1992 yılında ABD’nin Indiana eyaletinde korkunç bir cinayet yaşandı. 12 yaşındaki Shanda Renee Sharer işkenceye uğradı, canlı canlı yakıldı. Üstelik okul arkadaşları tarafından…
Shanda Sharer, hayat dolu, neşeli, canlı bir çocuktu. Hazelwood Ortaokulu’nda okumaya başladığında Amanda adında bir kızla arkadaş oldu.
7 SAAT İŞKENCE YAPTILAR
Amanda’nın eski arkadaşı Melinda bu durumu karşısında kıskançlık krizine girdi. Shanda’yı herkesin önünde tehdit etti. Shanda ailesi tarafından başka bir okula gönderildi. Bu durum bile Melinda’yı sakinleştirmeye yetmedi.

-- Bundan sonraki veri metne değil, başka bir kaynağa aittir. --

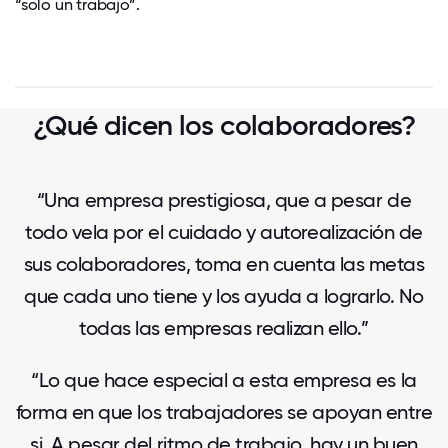
“solo un trabajo”.
¿Qué dicen los colaboradores?
“Una empresa prestigiosa, que a pesar de
todo vela por el cuidado y autorealización de
sus colaboradores, toma en cuenta las metas
que cada uno tiene y los ayuda a lograrlo. No
todas las empresas realizan ello.”
“Lo que hace especial a esta empresa es la
forma en que los trabajadores se apoyan entre
si. A pesar del ritmo de trabajo, hay un buen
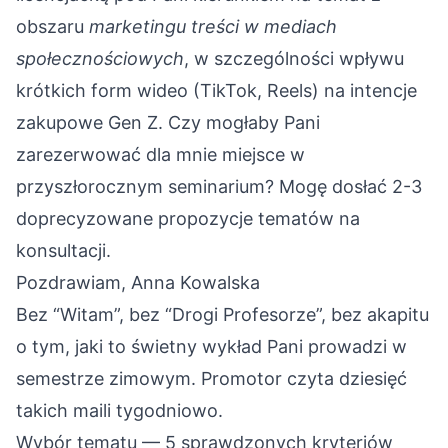
obszaru
marketingu treści w mediach
społecznościowych
, w szczególności wpływu
krótkich form wideo (TikTok, Reels) na intencje
zakupowe Gen Z. Czy mogłaby Pani
zarezerwować dla mnie miejsce w
przyszłorocznym seminarium? Mogę dosłać 2-3
doprecyzowane propozycje tematów na
konsultacji.
Pozdrawiam, Anna Kowalska
Bez “Witam”, bez “Drogi Profesorze”, bez akapitu
o tym, jaki to świetny wykład Pani prowadzi w
semestrze zimowym. Promotor czyta dziesięć
takich maili tygodniowo.
Wybór tematu — 5 sprawdzonych kryteriów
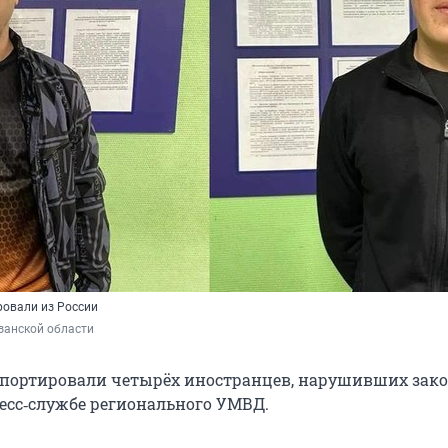
овали из России
занской области
портировали четырёх иностранцев, нарушивших зако
ресс‑службе регионального УМВД.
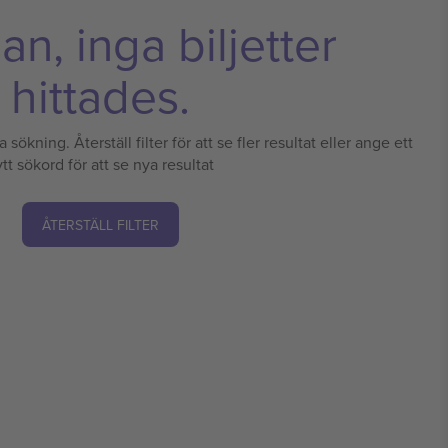
n, inga biljetter
hittades.
 sökning. Återställ filter för att se fler resultat eller ange ett
tt sökord för att se nya resultat
ÅTERSTÄLL FILTER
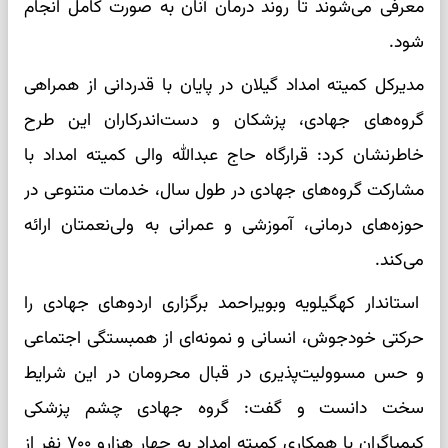
معرفی می‌شوند تا روند درمان آنان به صورت کامل انجام
شود.
مدیرکل کمیته امداد گیلان در پایان با قدردانی از همراهی
گروه‌های جهادی، پزشکان و دست‌اندرکاران این طرح
خاطرنشان کرد: قرارگاه حاج عبدالله والی کمیته امداد با
مشارکت گروه‌های جهادی در طول سال، خدمات متنوعی در
حوزه‌های درمانی، آموزشی و عمرانی به ولی‌نعمتان ارائه
می‌کند.
استاندار کهگیلویه وبویراحمد برگزاری اردوهای جهادی را
حرکتی خودجوش، انسانی و نمونه‌ای از همبستگی اجتماعی
و حس مسوولیت‌پذیری در قبال محرومان در این شرایط
سخت دانست و گفت: گروه جهادی چشم پزشکی
کیمیاگران با همکاری کمیته امداد به چهار هزارو ۷۰۰ نفر از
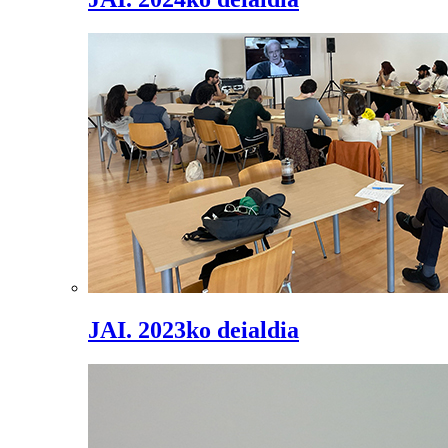
JAI. 2023ko deialdia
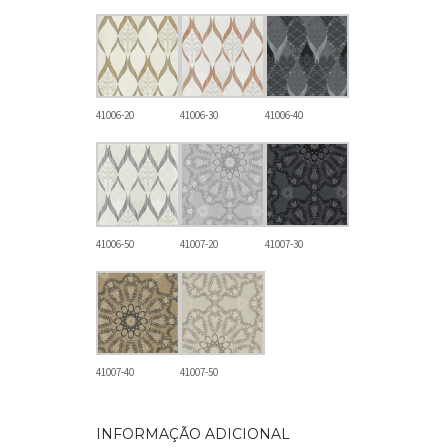
41006-20
41006-30
41006-40
41006-50
41007-20
41007-30
41007-40
41007-50
INFORMAÇÃO ADICIONAL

Bir akşam arkadaşları Laurie Tackett, Hope Rippey ve Toni Lawrence’ı aradı. Dört genç kız, hafta Shanda'yı tuzağa düşürmek için bir plan yaptılar. Amanda'nın onu görmek istediğini ve acilen buluşmaları gerektiğini söyleyip Shanda'yı gizlice evden çıkardılar. Shanda’nın ölümü böyle başladı. 4 kız Shanda’yı ormanlık bir alana götürdüler, çırılçıplak soydular ve işkence yaptılar. Bu işkence tam 7 saat sürdü. Bıçakla boğazını kesmeye çalıştılar, göğsünden bıçakladılar.
DİRİ DİRİ YAKTILAR!
Shanda’yı arabanın bagajına koyup evlerine döndüler. Hiçbir şey yapmamış gibi yiyip içtiler. Tekrar dışarı çıktıklarında arabadan sesler duydular. Shanda ölmemişti. Shanda’ya işkence yapmaya devam ettiler. Shanda, “Anneciğim” diye ağlıyordu.
En sonunda Shanda’yı diri diri yaktılar. 4 kız bu konuda konuşmamaya yemin ettiler ama ertesi gün işkenceye fazla dahil olmayan Hope ve Tori polise her şeyi itiraf edip tutuklandılar. Yetişkin mahkemesinde yargılandılar. 20 yıl, Hope 35 yıl, Melinda ve Laurie ise 60'ar yıl hapis cezasına çarptırıldı. Melinda, hapishanede geçirdiği yıllarda engelli kişiler için köpek eğiten bir yardım kuruluşuna dahil oldu. Hatta eğittiği köpeklerden birini Shanda'nın annesi sahiplendi. Shanda’nın annesi Jacque, “Eminim Shanda benim onu affetmemi isterdi. Bunu kızım için yapıyorum” diye konuştu.